In April 1996, the Ottawa Festival Network officially became an incorporated entity, representing a diverse group of not-for-profit member festivals that celebrated various cultures, arts, and entertainment. A significant milestone came in April 2006 when the network commemorated its 10th anniversary with the "Launch of the Festival Season" event. This occasion celebrated Ottawa's festival industry, which had made a substantial contribution to the region's art, culture, and entertainment scene over the past decade. The event introduced a new official name, Ottawa Festivals d'Ottawa, along with a refreshed logo, a 10th-anniversary brochure, and an updated website. It highlighted the industry's growth, its impact on local tourism and the economy.

Before the establishment of Ottawa Festivals, the National Capital Region Festival Network was formed in 1986 as the first collaborative effort by festivals in the area.
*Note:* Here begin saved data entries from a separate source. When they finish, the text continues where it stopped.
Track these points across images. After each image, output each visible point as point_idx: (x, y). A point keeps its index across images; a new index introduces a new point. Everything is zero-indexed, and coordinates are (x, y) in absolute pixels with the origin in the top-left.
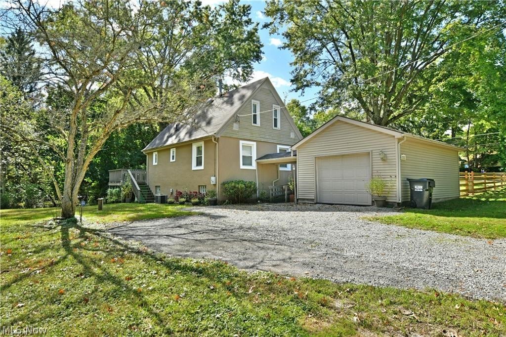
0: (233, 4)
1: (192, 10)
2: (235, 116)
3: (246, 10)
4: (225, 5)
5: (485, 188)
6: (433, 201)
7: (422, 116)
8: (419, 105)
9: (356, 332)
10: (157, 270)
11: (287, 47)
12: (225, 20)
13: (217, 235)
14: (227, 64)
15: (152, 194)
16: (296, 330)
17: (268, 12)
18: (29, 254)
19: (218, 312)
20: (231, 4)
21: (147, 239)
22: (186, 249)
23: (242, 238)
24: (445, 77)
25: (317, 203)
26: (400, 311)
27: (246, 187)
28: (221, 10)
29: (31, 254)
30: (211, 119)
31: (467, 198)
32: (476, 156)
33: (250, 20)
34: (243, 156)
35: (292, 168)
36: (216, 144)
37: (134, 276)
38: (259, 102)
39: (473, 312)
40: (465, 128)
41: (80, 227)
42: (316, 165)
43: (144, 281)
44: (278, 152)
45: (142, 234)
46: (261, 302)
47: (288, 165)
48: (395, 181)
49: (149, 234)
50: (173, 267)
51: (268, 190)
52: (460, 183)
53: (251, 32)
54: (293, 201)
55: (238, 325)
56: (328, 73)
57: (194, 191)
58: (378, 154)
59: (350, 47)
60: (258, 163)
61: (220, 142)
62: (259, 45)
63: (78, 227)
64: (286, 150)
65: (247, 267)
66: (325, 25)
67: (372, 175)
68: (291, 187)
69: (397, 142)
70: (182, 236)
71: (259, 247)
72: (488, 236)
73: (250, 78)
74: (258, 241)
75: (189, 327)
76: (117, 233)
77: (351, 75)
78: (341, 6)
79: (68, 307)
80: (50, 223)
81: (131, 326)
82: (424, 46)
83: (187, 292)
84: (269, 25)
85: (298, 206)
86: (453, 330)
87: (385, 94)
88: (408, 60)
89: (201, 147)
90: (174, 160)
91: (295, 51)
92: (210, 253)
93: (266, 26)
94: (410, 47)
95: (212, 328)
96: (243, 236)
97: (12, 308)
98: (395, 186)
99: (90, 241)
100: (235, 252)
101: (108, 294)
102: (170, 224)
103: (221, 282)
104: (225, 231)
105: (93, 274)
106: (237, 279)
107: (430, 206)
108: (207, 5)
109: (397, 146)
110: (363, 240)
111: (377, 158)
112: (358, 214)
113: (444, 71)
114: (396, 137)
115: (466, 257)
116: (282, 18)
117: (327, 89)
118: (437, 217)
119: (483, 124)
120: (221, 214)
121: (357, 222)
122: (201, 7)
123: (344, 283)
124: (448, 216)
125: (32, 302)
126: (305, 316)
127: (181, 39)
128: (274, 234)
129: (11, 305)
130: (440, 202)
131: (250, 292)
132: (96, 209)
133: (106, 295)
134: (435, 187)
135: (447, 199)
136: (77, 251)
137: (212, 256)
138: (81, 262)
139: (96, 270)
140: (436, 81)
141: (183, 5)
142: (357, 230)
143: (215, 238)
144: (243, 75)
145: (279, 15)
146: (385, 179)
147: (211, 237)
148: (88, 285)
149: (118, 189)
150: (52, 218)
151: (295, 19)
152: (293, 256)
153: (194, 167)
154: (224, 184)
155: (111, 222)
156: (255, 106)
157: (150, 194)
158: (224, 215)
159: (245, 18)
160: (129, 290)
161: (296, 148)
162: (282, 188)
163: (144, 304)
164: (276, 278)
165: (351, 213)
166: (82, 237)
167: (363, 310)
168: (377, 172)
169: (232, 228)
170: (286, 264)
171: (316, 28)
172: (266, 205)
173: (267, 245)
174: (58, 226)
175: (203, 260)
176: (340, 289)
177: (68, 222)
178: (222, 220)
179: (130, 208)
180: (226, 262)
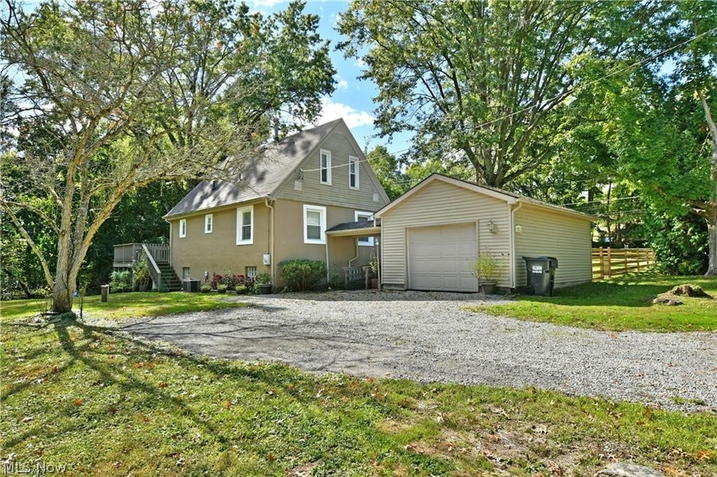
0: (293, 13)
1: (235, 18)
2: (297, 171)
3: (312, 21)
4: (283, 14)
5: (626, 269)
6: (555, 287)
7: (548, 173)
8: (544, 158)
9: (438, 432)
10: (199, 375)
11: (368, 76)
12: (282, 35)
13: (275, 332)
14: (285, 96)
15: (178, 278)
16: (371, 433)
17: (342, 27)
18: (20, 360)
19: (280, 418)
20: (291, 13)
21: (180, 339)
22: (235, 349)
23: (307, 335)
24: (574, 124)
25: (408, 290)
26: (490, 410)
27: (313, 269)
28: (277, 20)
29: (22, 360)
30: (264, 173)
31: (602, 281)
32: (619, 226)
33: (318, 36)
34: (308, 226)
35: (375, 242)
36: (270, 209)
37: (169, 382)
38: (330, 152)
39: (570, 408)
40: (605, 189)
41: (82, 325)
42: (406, 239)
43: (183, 388)
44: (356, 221)
45: (172, 332)
46: (330, 406)
47: (369, 238)
48: (508, 259)
49: (182, 332)
50: (220, 371)
51: (342, 272)
52: (593, 262)
53: (320, 54)
54: (376, 287)
55: (304, 430)
56: (424, 113)
57: (240, 274)
58: (486, 224)
59: (454, 79)
60: (328, 236)
61: (276, 206)
62: (330, 71)
63: (80, 325)
64: (366, 219)
65: (314, 369)
66: (420, 48)
67: (479, 253)
68: (373, 268)
69: (510, 209)
70: (227, 334)
71: (329, 346)
72: (613, 329)
73: (317, 117)
74: (328, 339)
75: (245, 434)
76: (137, 331)
77: (455, 117)
78: (442, 23)
79: (90, 419)
80: (36, 319)
81: (174, 437)
82: (550, 80)
83: (240, 398)
84: (344, 45)
85: (383, 293)
86: (543, 426)
87: (500, 143)
88: (531, 99)
89: (250, 213)
90: (211, 231)
91: (380, 82)
92: (266, 354)
93: (340, 47)
94: (533, 80)
95: (273, 434)
96: (308, 333)
97: (18, 423)
98: (508, 266)
99: (100, 342)
100: (299, 352)
101: (140, 403)
102: (209, 319)
103: (282, 387)
104: (285, 327)
105: (115, 382)
106: (302, 382)
107: (551, 293)
108: (256, 12)
109: (510, 214)
110: (462, 335)
111: (485, 230)
112: (460, 303)
113: (572, 116)
114: (508, 203)
115: (580, 353)
116: (362, 36)
117: (423, 135)
118: (557, 306)
119: (625, 184)
120: (278, 306)
121: (456, 313)
122: (247, 14)
123: (430, 383)
124: (572, 304)
125: (41, 415)
126: (382, 419)
127: (220, 58)
128: (349, 330)
129: (15, 420)
130: (567, 287)
131: (318, 396)
132: (97, 300)
133: (138, 405)
134: (557, 267)
135: (575, 284)
136: (87, 355)
137: (269, 357)
138: (95, 368)
139: (118, 377)
140: (562, 129)
141: (222, 11)
142: (456, 323)
143: (271, 336)
144: (307, 112)
145: (358, 31)
146: (496, 258)
147: (267, 335)
148: (111, 395)
149: (127, 272)
150: (40, 313)
151: (380, 38)
152: (372, 356)
153: (240, 241)
154: (281, 264)
155: (125, 318)
156: (324, 157)
157: (175, 279)
158: (283, 306)
159: (310, 34)
160: (165, 398)
161: (381, 215)
162: (362, 269)
163: (188, 413)
164: (350, 379)
165: (451, 303)
166: (89, 337)
167: (449, 410)
168: (486, 249)
169: (293, 323)
170: (363, 365)
171: (408, 52)
172: (339, 293)
173: (340, 343)
174: (49, 324)
175: (258, 362)
176: (425, 389)
177: (63, 318)
178: (279, 313)
179: (148, 298)
180: (288, 364)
At that time, festivals were not formally recognized by the City of Ottawa as a means of economic development and tourism promotion. The group, consisting of organizers from various festivals, worked together to advocate for the recognition of festivals as more than just community recreation. With the support of the Culture Division of the City of Ottawa, they developed criteria and established a festival program that allowed festivals to apply for annual funding.

==Festival members==
- Winterlude
- Ottawa Irish Festival
- Maple Sugar Festival
- Ottawa International Writers Festival - Spring Edition
- Victoria Day Festival
- Canadian Tulip Festival
- Ottawa International Children's Festival
- Ottawa Marathon
- Carnival of Cultures
- Canada Dance Festival
- Magnetic North Theatre Festival
- Italian Week
- Westfest
- Festival Franco Ontarien
- Ottawa Fringe Festival
- Ottawa Dragon Boat Festival
- Summer Solstice Aboriginal Arts Festival
- TD Canada Trust Ottawa International Jazz Festival
- Canada Day Arts Festival
- Unisong Canadian Choir Festival
- Canada Day
- Ottawa Bluesfest
- Sound and Light Show on Parliament Hill/Son et lumière
- HOPE Volleyball Summerfest
- The Great India Festival (formerly, Festival of India)
- Ottawa Turkish Festival
- Orchestras in the Park
- Ottawa International Chamber Music Festival
- Ottawa Lumière Festival
- Navan Fair
- Ottawa Greekfest
- Ottawa Folk Festival
- SuperEx
- Ottawa Reggae Festival
- Capital Pride
- Capital Vélo Fest
- Richmond Fair
- Carp Fair
- Metcalfe Fair
- Fall Rhapsody
- Ontario Council of Folk Festivals Conference
- Ottawa International Animation Festival
- Ottawa International Writers Festival - Fall Edition
- Lebanorama
- Ottawa Storytelling Festival
- Canadian Folk Music Awards
- 3i Summit: Imagine - Interact - Inspire
- Christmas Lights Across Canada
- Festival X
- Music and Beyond
- South Asian Festival
- Summer Fling – A Theatrical Affair!